Number of $\{0,1\}$ matrices with distinct rows and distinct columns How many $M\in\{0,1\}^{r\times c}$ are there such that each row and each column of $M$ is distinct?
How many classes of matrices in $\{0,1\}^{r\times c}$ up to permutation equivalence are there such that each matrix in every class has each row and each column distinct?
What is the analogous count if rank over $\Bbb K$ is restricted to exactly $m$ where $\Bbb K$ is a field?
If $\Bbb K=\Bbb R$ then if $r=c$ then asymptotically I think we should have $2^{cm}$ matrices.
 A: This is OEIS sequence A181230. The square case $r=c$ is OEIS sequence A088310.  See those pages for formulas.  As Pat Devlin mentions, the asymptotic problem is trivial if both $r$ and $c$ increase quickly enough. 

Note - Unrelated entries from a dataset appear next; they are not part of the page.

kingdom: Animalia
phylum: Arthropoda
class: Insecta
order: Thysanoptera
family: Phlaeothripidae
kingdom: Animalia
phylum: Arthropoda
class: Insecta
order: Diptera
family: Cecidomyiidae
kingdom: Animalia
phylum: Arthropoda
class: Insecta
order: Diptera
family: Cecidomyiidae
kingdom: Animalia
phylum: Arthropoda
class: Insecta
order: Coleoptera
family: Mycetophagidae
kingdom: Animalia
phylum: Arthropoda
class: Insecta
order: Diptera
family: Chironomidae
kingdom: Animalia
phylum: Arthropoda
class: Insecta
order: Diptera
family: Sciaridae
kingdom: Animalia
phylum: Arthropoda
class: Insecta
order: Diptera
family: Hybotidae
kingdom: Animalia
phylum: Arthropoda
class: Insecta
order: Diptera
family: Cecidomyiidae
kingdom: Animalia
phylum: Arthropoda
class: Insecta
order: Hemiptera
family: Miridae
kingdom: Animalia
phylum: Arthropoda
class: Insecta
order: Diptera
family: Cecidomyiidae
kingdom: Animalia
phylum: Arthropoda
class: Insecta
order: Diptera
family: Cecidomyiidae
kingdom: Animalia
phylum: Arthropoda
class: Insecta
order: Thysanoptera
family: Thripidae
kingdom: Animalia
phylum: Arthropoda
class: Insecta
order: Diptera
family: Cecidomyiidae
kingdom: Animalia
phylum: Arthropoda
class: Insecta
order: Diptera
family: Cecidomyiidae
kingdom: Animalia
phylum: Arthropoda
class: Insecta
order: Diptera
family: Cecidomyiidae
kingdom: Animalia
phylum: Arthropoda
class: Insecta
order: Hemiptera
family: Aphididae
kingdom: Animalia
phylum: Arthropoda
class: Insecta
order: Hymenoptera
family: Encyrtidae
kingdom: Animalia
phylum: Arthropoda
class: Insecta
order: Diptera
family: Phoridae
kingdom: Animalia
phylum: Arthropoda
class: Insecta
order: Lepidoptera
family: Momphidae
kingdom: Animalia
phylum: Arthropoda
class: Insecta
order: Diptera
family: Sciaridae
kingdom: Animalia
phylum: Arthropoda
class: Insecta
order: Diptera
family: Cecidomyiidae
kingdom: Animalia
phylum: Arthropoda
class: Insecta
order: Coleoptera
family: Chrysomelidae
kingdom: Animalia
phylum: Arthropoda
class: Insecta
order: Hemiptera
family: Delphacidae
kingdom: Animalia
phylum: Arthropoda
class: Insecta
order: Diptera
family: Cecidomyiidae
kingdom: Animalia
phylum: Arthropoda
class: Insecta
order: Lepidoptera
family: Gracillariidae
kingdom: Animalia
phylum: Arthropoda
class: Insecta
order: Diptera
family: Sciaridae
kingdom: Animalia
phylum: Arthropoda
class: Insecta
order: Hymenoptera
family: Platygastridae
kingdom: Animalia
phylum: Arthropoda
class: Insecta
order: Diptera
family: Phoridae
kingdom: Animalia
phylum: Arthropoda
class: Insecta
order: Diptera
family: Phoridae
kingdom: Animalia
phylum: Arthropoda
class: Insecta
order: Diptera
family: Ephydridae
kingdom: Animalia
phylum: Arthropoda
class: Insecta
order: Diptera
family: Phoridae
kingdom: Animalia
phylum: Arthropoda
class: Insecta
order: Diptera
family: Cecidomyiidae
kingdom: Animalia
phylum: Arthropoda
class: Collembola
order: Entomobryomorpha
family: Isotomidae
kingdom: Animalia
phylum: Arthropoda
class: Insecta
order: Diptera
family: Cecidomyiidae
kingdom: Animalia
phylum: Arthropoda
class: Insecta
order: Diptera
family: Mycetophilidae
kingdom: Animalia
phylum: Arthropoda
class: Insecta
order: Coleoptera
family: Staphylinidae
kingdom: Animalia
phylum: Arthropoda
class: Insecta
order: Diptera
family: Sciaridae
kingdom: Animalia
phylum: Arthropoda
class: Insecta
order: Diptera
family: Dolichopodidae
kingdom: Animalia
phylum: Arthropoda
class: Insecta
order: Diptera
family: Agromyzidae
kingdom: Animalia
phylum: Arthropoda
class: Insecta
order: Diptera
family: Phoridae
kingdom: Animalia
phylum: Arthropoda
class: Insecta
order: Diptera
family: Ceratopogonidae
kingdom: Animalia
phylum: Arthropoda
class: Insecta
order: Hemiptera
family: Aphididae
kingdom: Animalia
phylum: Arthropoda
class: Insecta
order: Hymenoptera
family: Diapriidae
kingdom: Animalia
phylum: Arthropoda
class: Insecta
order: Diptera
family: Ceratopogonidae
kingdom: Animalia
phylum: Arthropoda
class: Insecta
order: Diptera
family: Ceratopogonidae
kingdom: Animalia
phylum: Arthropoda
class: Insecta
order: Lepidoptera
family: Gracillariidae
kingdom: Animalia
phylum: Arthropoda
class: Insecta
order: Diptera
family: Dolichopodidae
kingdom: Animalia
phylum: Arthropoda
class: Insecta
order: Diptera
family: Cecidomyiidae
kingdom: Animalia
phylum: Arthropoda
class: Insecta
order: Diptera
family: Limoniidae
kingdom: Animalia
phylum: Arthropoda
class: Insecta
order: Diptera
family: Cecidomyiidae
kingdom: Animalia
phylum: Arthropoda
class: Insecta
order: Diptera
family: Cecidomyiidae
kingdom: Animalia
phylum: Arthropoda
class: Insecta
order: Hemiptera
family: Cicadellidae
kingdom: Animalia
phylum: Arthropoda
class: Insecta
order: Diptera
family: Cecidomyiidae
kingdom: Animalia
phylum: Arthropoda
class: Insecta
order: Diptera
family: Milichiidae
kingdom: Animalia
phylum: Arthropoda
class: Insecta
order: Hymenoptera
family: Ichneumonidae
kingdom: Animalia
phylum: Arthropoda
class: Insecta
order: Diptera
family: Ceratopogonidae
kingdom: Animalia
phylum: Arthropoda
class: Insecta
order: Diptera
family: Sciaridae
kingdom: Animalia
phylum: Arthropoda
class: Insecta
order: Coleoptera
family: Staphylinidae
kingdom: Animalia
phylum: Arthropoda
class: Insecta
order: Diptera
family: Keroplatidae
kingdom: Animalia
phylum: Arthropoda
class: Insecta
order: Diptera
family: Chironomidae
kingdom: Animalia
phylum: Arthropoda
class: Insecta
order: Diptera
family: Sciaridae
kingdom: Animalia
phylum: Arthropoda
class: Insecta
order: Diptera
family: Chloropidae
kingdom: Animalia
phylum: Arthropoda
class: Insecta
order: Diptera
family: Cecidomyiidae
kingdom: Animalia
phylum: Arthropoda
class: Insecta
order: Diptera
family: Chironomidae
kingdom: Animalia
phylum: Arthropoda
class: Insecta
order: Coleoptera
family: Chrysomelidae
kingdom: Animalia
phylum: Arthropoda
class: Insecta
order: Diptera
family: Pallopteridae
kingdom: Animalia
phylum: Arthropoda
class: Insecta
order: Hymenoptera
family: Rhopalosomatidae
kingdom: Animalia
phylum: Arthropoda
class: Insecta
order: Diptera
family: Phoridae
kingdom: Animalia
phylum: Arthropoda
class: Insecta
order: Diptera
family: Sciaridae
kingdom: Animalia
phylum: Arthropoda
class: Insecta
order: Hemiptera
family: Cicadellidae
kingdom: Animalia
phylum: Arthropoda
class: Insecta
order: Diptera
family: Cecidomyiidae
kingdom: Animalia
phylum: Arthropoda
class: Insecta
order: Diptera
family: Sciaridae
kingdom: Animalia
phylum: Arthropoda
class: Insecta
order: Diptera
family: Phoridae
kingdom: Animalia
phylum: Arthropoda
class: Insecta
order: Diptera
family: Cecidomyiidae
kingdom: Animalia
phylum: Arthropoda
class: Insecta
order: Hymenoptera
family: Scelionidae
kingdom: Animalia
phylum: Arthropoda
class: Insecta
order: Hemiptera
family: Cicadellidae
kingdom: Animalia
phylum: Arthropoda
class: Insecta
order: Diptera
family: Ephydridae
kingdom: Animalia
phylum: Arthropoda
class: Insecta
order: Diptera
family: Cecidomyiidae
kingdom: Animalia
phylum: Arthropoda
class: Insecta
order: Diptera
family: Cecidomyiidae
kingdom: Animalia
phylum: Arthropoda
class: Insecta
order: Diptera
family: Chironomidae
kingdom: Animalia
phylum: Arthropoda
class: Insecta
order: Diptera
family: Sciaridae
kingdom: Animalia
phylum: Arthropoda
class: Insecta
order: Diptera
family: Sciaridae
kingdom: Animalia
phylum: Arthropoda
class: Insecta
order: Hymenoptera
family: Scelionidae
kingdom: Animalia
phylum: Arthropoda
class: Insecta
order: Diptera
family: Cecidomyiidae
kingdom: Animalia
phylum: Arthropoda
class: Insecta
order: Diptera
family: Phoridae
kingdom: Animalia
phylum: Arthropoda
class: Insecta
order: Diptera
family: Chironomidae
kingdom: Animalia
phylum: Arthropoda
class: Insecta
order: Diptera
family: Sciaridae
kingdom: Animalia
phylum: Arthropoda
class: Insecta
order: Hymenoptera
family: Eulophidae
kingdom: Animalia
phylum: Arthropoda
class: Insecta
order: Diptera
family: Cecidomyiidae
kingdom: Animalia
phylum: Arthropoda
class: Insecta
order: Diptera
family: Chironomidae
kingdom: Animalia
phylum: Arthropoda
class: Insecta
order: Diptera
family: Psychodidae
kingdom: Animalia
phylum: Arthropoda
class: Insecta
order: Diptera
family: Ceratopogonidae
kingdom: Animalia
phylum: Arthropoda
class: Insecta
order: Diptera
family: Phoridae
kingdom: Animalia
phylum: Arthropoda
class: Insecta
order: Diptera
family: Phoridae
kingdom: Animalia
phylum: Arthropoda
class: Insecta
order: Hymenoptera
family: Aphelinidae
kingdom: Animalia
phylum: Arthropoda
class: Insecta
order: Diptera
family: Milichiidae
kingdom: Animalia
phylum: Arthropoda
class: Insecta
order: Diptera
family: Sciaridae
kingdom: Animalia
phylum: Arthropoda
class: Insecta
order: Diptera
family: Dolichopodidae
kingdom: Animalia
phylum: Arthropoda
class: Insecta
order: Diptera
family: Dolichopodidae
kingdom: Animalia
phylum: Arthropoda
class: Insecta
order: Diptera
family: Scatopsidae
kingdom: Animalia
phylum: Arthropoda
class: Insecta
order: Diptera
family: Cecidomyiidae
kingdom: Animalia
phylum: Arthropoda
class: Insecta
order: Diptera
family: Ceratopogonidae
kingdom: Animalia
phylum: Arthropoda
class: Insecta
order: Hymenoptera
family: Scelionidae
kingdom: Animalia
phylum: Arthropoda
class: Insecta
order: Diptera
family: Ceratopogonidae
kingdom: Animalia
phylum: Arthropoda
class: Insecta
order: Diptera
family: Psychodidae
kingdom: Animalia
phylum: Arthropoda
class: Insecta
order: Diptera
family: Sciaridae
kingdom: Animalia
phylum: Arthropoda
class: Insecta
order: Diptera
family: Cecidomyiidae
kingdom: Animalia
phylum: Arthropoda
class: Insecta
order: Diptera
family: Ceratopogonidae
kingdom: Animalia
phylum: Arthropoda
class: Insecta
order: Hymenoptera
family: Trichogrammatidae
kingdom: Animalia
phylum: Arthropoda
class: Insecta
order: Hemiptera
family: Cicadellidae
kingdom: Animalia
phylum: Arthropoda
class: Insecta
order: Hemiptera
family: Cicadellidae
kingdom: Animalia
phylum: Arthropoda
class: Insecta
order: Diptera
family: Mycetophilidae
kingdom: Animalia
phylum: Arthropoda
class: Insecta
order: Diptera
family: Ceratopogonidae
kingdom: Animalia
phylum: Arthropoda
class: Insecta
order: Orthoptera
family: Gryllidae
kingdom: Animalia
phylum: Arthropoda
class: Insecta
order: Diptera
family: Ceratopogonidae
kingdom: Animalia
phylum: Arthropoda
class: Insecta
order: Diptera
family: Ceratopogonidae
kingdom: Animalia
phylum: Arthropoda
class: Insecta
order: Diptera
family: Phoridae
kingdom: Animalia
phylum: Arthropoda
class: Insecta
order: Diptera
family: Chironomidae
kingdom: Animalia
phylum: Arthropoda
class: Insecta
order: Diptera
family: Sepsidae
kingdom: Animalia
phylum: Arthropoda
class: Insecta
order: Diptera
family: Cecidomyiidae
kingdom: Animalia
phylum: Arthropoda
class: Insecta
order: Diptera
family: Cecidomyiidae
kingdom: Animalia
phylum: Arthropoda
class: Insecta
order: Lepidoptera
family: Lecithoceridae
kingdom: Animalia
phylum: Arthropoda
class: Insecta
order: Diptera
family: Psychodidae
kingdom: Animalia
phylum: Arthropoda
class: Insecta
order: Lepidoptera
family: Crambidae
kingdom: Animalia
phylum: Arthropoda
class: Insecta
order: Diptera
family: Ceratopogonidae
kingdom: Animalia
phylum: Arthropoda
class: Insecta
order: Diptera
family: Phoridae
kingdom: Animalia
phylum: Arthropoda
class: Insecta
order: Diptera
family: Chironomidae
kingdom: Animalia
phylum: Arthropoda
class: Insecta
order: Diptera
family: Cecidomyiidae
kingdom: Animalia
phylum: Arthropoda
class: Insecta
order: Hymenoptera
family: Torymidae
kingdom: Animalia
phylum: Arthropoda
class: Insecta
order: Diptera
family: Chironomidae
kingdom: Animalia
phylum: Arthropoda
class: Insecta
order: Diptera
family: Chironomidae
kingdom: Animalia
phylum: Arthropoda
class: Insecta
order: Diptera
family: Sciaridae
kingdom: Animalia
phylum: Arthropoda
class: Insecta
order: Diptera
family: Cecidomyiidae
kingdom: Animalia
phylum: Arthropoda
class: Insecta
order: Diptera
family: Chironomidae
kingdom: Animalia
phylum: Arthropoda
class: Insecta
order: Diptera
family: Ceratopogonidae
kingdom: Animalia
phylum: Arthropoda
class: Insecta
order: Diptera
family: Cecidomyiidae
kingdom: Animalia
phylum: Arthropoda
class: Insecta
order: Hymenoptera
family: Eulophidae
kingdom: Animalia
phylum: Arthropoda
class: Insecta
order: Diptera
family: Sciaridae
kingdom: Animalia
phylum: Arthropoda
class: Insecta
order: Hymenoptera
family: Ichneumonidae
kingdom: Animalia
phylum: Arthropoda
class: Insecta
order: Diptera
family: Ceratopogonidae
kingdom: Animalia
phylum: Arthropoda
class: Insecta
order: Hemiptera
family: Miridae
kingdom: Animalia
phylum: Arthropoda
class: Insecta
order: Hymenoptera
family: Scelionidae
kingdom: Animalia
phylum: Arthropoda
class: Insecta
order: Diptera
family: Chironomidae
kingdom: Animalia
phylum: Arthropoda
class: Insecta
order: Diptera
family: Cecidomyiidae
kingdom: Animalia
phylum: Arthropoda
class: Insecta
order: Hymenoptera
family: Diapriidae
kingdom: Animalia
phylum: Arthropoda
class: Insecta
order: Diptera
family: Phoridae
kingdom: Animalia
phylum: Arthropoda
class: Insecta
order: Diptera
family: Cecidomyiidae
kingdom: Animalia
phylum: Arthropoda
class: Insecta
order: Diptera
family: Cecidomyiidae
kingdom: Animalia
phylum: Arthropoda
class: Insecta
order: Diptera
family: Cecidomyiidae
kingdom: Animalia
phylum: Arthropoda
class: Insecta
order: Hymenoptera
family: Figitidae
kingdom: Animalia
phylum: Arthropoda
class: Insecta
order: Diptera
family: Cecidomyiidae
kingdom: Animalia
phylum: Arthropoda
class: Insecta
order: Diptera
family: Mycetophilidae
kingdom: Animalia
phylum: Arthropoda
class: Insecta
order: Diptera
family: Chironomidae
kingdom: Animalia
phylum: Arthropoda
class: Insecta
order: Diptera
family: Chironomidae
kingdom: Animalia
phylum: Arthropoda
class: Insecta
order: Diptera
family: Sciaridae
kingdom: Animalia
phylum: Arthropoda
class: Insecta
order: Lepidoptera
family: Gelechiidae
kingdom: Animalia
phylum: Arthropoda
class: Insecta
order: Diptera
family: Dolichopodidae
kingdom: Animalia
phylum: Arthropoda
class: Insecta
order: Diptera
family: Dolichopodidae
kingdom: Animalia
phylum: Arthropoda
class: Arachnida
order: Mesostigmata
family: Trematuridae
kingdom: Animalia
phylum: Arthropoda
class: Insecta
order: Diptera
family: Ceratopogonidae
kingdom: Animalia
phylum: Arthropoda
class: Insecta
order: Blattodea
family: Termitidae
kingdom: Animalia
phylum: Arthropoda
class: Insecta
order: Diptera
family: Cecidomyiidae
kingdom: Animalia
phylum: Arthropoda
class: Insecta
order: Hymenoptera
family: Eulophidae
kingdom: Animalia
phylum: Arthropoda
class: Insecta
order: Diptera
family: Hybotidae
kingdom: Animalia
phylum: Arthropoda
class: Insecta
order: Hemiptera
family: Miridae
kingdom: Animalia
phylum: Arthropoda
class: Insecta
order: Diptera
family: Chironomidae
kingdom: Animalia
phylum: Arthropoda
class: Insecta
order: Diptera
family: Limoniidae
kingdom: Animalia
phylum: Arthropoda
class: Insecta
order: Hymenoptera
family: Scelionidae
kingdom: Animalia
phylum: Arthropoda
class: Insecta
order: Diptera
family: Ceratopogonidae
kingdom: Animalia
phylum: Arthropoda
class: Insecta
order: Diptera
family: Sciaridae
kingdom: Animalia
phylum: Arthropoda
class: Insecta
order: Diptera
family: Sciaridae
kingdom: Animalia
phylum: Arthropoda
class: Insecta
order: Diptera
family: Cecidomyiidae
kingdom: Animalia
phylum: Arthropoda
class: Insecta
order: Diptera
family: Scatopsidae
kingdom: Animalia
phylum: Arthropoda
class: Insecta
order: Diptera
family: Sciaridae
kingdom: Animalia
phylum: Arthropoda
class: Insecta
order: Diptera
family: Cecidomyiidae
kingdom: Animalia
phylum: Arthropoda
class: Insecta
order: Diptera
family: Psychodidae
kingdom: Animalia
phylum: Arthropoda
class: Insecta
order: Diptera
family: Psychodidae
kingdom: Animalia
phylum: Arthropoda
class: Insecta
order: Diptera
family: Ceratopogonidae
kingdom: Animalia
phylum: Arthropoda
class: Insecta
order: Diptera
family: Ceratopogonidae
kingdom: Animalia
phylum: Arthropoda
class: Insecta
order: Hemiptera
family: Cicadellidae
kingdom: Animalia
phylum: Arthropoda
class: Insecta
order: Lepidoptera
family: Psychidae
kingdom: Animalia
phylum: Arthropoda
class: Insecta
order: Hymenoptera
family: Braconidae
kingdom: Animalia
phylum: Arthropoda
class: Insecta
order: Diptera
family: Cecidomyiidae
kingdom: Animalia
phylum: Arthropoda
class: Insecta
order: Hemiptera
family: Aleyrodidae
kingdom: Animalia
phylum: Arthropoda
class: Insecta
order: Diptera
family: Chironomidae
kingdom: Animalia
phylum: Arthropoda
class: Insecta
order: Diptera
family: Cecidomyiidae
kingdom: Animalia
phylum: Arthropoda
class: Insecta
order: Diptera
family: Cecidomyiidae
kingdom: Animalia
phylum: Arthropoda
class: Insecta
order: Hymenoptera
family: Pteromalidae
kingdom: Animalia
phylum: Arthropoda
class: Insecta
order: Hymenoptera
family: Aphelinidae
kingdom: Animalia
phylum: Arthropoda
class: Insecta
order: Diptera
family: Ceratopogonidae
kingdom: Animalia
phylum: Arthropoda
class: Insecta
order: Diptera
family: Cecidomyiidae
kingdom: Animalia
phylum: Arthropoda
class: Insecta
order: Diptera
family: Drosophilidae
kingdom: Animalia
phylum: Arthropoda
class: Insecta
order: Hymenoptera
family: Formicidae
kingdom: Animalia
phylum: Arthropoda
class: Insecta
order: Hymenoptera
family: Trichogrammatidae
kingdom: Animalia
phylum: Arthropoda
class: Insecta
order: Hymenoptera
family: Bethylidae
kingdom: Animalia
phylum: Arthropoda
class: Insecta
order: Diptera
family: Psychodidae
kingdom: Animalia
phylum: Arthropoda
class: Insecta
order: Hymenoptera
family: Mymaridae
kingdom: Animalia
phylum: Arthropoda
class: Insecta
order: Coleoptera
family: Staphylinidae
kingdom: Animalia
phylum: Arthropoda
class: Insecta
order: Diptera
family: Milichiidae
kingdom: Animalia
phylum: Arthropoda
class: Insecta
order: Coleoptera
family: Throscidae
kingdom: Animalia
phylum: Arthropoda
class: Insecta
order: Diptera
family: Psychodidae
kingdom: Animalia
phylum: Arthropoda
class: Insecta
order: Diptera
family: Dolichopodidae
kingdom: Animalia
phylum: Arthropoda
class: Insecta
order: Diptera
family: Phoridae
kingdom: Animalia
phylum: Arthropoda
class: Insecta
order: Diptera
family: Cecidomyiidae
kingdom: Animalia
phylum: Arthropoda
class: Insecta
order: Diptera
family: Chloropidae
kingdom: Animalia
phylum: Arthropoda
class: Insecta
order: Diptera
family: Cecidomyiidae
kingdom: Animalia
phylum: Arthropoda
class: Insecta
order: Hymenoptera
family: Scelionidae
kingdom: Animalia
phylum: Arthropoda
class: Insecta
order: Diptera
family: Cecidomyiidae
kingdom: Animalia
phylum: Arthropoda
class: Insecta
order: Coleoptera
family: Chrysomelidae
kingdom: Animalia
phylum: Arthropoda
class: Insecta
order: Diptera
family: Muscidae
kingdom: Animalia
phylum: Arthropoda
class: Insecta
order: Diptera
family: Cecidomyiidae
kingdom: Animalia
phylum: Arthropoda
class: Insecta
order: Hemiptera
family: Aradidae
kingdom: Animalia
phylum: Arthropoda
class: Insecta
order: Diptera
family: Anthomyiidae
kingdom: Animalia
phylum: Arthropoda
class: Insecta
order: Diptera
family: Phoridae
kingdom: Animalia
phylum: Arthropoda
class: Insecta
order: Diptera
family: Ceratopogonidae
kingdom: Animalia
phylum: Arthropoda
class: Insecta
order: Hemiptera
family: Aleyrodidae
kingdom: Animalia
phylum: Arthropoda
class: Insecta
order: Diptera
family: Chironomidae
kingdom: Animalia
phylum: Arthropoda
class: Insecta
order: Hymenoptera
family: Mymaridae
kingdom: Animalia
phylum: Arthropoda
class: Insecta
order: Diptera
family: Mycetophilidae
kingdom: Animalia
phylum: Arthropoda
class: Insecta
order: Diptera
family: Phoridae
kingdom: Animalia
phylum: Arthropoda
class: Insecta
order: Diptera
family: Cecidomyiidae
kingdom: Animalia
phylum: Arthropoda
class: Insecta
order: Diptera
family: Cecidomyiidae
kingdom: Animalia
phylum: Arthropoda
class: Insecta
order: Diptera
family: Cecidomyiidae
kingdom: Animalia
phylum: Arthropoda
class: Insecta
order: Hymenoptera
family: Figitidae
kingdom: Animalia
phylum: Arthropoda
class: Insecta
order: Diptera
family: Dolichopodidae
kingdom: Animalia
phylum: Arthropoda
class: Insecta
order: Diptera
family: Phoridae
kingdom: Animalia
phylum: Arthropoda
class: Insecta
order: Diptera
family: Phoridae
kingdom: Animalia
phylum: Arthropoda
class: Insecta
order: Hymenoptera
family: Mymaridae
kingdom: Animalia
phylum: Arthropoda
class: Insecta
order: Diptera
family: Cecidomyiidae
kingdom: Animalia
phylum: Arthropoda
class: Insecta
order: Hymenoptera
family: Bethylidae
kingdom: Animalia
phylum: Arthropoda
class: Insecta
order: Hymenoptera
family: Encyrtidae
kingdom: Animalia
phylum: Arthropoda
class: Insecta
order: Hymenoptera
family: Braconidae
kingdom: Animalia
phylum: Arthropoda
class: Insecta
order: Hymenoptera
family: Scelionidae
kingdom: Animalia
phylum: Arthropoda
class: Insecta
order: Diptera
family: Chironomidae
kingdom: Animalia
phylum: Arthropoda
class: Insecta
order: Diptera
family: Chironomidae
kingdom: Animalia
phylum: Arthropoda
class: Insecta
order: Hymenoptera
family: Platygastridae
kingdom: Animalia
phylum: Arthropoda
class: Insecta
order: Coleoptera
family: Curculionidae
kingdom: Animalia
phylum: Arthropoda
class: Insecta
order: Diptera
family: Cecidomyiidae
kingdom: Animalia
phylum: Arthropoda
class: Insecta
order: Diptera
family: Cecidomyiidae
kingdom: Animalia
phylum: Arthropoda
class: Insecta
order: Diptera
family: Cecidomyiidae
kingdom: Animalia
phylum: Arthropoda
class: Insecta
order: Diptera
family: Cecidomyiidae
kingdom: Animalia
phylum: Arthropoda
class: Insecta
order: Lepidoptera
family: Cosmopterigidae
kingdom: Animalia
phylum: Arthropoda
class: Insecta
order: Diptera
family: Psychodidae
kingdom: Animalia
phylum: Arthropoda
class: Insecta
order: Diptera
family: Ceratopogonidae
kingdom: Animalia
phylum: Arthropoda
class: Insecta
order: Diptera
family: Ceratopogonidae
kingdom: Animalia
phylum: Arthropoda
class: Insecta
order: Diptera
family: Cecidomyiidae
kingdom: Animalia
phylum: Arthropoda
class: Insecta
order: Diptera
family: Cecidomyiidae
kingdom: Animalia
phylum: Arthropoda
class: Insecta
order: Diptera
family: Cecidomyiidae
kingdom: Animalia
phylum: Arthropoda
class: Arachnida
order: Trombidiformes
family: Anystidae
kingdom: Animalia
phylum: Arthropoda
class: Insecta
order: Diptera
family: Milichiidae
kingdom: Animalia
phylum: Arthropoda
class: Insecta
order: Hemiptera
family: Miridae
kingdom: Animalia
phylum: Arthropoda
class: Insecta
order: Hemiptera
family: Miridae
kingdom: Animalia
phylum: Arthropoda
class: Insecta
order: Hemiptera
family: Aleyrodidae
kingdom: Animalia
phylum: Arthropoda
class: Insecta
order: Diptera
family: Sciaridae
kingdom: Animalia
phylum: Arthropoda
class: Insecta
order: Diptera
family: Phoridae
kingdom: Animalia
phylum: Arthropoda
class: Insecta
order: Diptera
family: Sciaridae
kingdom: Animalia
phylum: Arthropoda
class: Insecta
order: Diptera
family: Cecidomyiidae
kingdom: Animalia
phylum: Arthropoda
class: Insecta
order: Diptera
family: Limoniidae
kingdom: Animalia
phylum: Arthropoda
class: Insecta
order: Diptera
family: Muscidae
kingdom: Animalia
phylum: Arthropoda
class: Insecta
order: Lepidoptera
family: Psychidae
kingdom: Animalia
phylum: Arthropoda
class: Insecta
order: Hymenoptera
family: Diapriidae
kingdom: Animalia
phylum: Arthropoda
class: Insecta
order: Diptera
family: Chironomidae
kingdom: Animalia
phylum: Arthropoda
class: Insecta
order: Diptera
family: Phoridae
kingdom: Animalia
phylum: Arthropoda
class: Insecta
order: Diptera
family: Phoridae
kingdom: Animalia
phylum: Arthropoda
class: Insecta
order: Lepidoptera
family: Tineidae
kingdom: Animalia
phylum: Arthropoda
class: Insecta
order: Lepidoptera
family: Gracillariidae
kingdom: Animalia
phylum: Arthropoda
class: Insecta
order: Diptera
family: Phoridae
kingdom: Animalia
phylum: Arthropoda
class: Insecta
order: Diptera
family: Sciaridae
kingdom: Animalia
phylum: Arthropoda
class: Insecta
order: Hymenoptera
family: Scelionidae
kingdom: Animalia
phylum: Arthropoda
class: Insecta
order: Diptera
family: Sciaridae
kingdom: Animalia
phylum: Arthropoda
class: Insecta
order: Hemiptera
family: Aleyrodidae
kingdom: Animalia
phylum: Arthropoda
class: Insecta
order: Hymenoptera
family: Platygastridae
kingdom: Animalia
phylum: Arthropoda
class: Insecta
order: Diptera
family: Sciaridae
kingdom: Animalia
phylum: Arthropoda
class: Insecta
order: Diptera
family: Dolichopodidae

A: Ok.  Let's say $r \leq c$ and say $N = 2^r$.
Then the number of matrices with each column distinct is exactly $N(N-1)\cdots (N-c+1)$.  This is an upper bound on the first question you asked.
Approximation time:  suppose $r^2 \ll 2^c$ then almost all (asymptotically all) matrices will have distinct rows (birthday problem) anyway.  Since $r \leq c$, this condition will happen provided $r \gg 1$.  Therefore, having distinct rows basically always happens, so the upper bound given above is essentially the truth [this can be made more rigorous and exact as desired].
If you want to look at the equivalence class thing, then just use the fact that most matrices will have only one automorphism anyway.  So just divide the answer by $r! c!$.
Punchline: the thing is asymptotically easy, and the answer is more or less exactly what you'd think.